Real World Haskell – Exercises Chapter 8

My answers to the exercises of chapter 8.

Page 205:

2. While filesystems on Unix are usually sensitive to case (e.g. “G” vs. “g”) in file names, Windows filesystems are not. Add a parameter to the globToRegex and matchesGlob functions that allows control over case sensitive matching.

Note that the solution below ignores ranges in character classes.

module GlobRegex
  ( globToRegex
  , matchesGlob
  ) where

import Data.Char (isLower,isUpper,toLower,toUpper)
import Data.List (nub)
import Text.Regex.Posix ((=~))

globToRegex :: String -> Bool-> String
globToRegex cs matchCase
  = '^' : globToRegex' cs matchCase ++ "$"

globToRegex' :: String -> Bool -> String
globToRegex' "" _ = ""

globToRegex' ('*':cs) matchCase
  = ".*" ++ globToRegex' cs matchCase

globToRegex' ('?':cs) matchCase
  = '.' : globToRegex' cs matchCase

globToRegex' ('[':'!':c:cs) matchCase
  = let c' = if matchCase
             then [c]
             else nub (c:shiftCase c:[])
    in "[^" ++ c' ++ charClass cs matchCase

globToRegex' ('[':c:cs) matchCase
  = let c' = if matchCase
             then [c]
             else nub (c:shiftCase c:[])
    in '[' : c' ++ charClass cs matchCase

globToRegex' ('[':_) _ = error "unterminated character class"

globToRegex' (c:cs) matchCase
  = escape c matchCase ++ globToRegex' cs matchCase

escape :: Char -> Bool -> String
escape c matchCase
  | c `elem` regexChars = '\' : [c]
  | matchCase = [c]
  | otherwise = '[' : nub (c:shiftCase c:[]) ++ "]"
  where regexChars = "\\+()^$.{}]|"

charClass :: String -> Bool -> String
charClass (']':cs) matchCase = ']' : globToRegex' cs matchCase
charClass (c:cs) True  = c : charClass cs True
charClass (c:cs) False = c' ++ charClass cs False
  where c' = nub (c:shiftCase c:[])
charClass [] _ = error "unterminated character class"

shiftCase :: Char -> Char
shiftCase c | isLower c = toUpper c
            | isUpper c = toLower c
            | otherwise = c

matchesGlob :: FilePath -> String -> Bool -> Bool
matchesGlob name pat matchCase
  = name =~ globToRegex pat matchCase

Page 212:

1. Glob patterns are simple enough to interpret that it's easy to write a matcher directly in Haskell, rather than going through the regexp machinery.

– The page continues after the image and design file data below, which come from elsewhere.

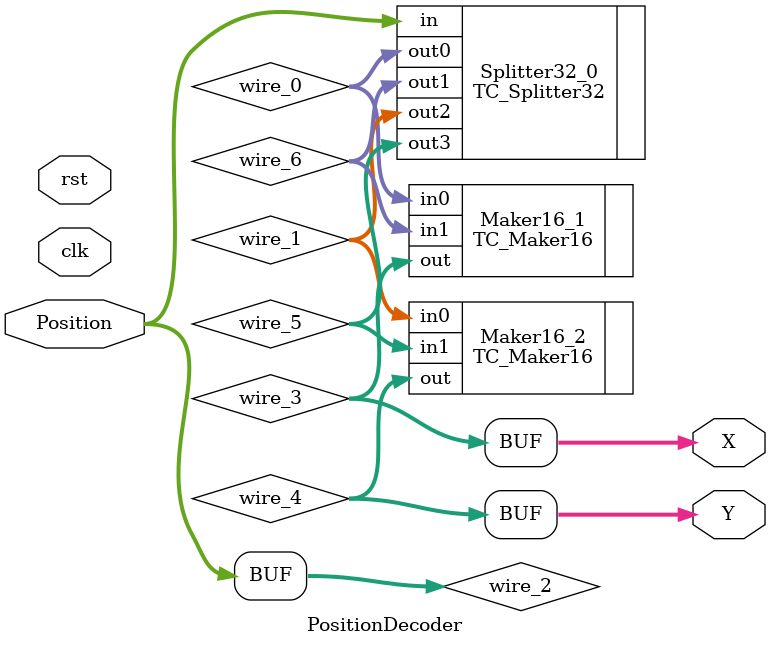
<source format=v>
module PositionDecoder (clk, rst, Position, Y, X);
  parameter UUID = 0;
  parameter NAME = "";
  input wire clk;
  input wire rst;

  input  wire [31:0] Position;
  output  wire [15:0] Y;
  output  wire [15:0] X;

  TC_Splitter32 # (.UUID(64'd1522049001248278139 ^ UUID)) Splitter32_0 (.in(wire_2), .out0(wire_0), .out1(wire_6), .out2(wire_1), .out3(wire_5));
  TC_Maker16 # (.UUID(64'd251440658160595858 ^ UUID)) Maker16_1 (.in0(wire_0), .in1(wire_6), .out(wire_3));
  TC_Maker16 # (.UUID(64'd1497996566624703903 ^ UUID)) Maker16_2 (.in0(wire_1), .in1(wire_5), .out(wire_4));

  wire [7:0] wire_0;
  wire [7:0] wire_1;
  wire [31:0] wire_2;
  assign wire_2 = Position;
  wire [15:0] wire_3;
  assign X = wire_3;
  wire [15:0] wire_4;
  assign Y = wire_4;
  wire [7:0] wire_5;
  wire [7:0] wire_6;

endmodule

</source>
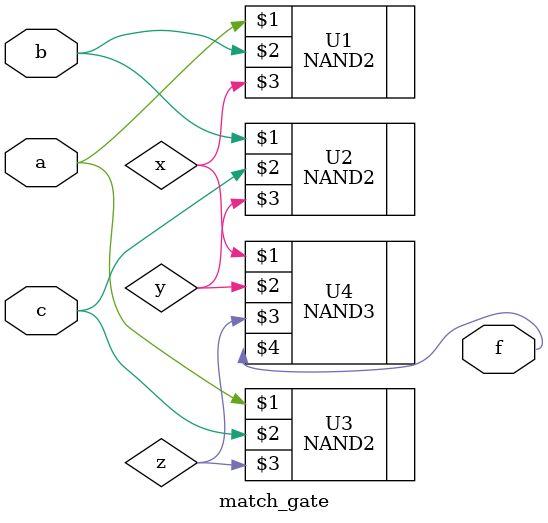
<source format=v>
module match_gate(a, b, c, f);

	input a, b, c;
	output f;
	
	wire x, y, z;
	
	NAND2 U1 (a, b, x);
	
	NAND2 U2 (b, c, y);
	
	NAND2 U3 (a ,c , z);
	
	NAND3 U4 (x, y, z, f);
	
endmodule
</source>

Give it a try.

Note: I forgot to implement negated character classes.

module MatchGlob (match) where

import Data.List (tails)

type Glob = String

match :: Glob -> String -> Bool

match ""  "" = True
match ""  _  = False
match "*" "" = True
match _   "" = False

match (x:xs) z@(y:ys) =
  case x of
    '?'       -> match xs ys
    '\'      -> matchEscape xs z
    '*'       -> matchStar xs z
    '['       -> matchClass xs z
    otherwise -> x == y && match xs ys

matchEscape :: Glob -> String -> Bool
matchEscape [] _ = error "unescaped backslash"
matchEscape _ "" = False
matchEscape (x:xs) (y:ys) = x == y && match xs ys

matchStar :: Glob -> String -> Bool
matchStar x y = or (map (match x) (tails y))

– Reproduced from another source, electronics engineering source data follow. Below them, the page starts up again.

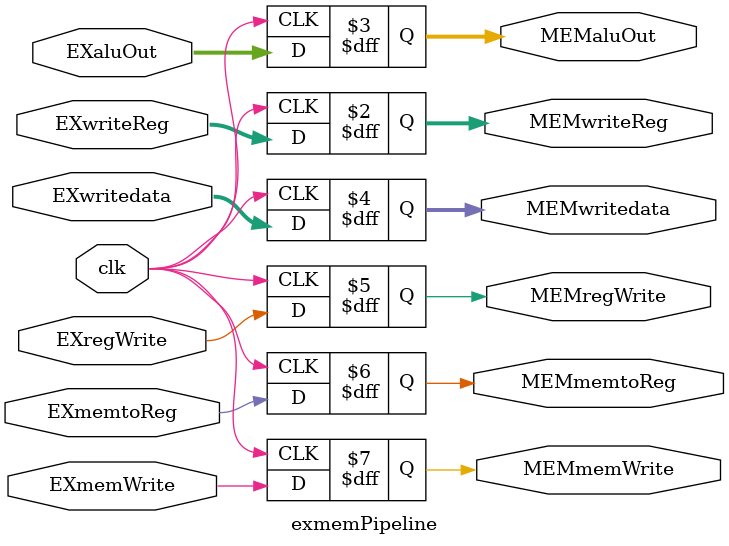
<source format=sv>
`timescale 1ns / 1ps
module exmemPipeline(EXaluOut,EXwritedata,EXwriteReg,EXregWrite,EXmemtoReg,EXmemWrite,
				  MEMaluOut,MEMwritedata,MEMwriteReg,MEMregWrite,MEMmemtoReg,MEMmemWrite,clk);
				  
input [31:0]EXaluOut,EXwritedata;
input [4:0]EXwriteReg;
input clk;
input EXregWrite,EXmemtoReg,EXmemWrite;

output reg[4:0]MEMwriteReg;
output reg[31:0]MEMaluOut,MEMwritedata;
output reg MEMregWrite,MEMmemtoReg,MEMmemWrite;

always @(posedge clk)
begin
MEMwriteReg=EXwriteReg;
MEMaluOut=EXaluOut;
MEMwritedata=EXwritedata;

MEMregWrite=EXregWrite;
MEMmemtoReg=EXmemtoReg;
MEMmemWrite=EXmemWrite;
end

endmodule
</source>
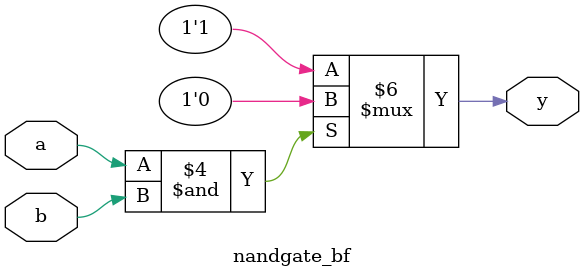
<source format=v>
`timescale 1ns / 1ps


module nandgate_bf(y,a,b); 
output y; 
input a,b; 
reg y; 
always@(a,b) 
begin 
if(a==1'b1 & b==1'b1) 
y=0; 
else 
y=1; 
end 
endmodule 
</source>
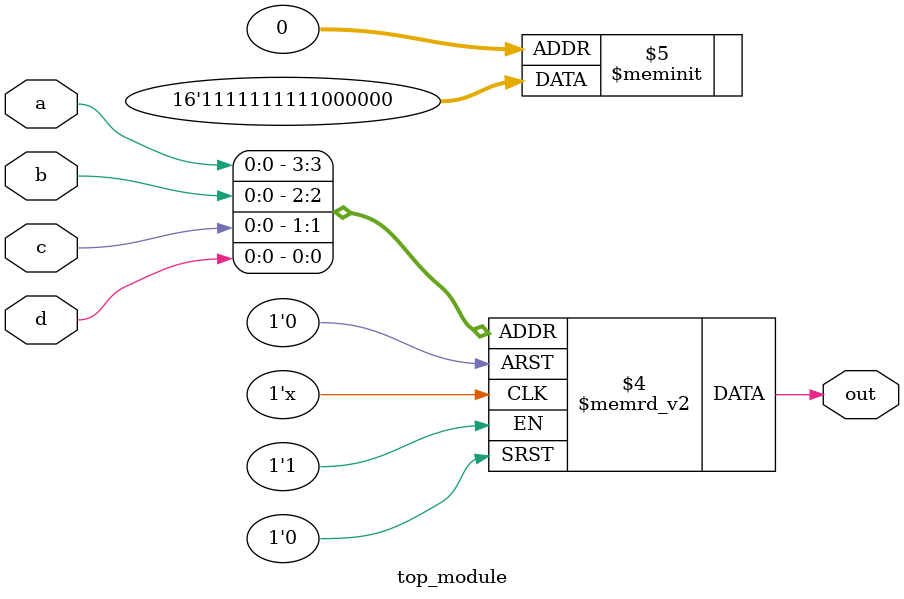
<source format=sv>
module top_module (
	input a, 
	input b,
	input c,
	input d,
	output reg out
);

	always @(*) begin
		case ({a, b, c, d})
			4'b0000: out = 1'b0;
			4'b0001: out = 1'b0;
			4'b0010: out = 1'b0;
			4'b0011: out = 1'b0;
			4'b0100: out = 1'b0;
			4'b0101: out = 1'b0;
			4'b0110: out = 1'b1;
			4'b0111: out = 1'b1;
			4'b1000: out = 1'b1;
			4'b1001: out = 1'b1;
			4'b1010: out = 1'b1;
			4'b1011: out = 1'b1;
			4'b1100: out = 1'b1;
			4'b1101: out = 1'b1;
			4'b1110: out = 1'b1;
			4'b1111: out = 1'b1;
			default: out = 1'b0;
		endcase
	end

endmodule

</source>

matchClass :: Glob -> String -> Bool
matchClass (x:xs) (y:ys) =
  let (xs',zs) = break (== ']') xs
  in if zs == ""
     then error "unterminated character class"
     else  y `elem` expand (x:xs') && match (tail zs) ys
matchClass _ _ = error "illegal character class"

expand :: String -> String
expand []           = ""
expand (x:'-':[])   = x:'-':""
expand (x:'-':y:zs) = [x..y] ++ expand zs
expand (x:xs)       = x:expand xs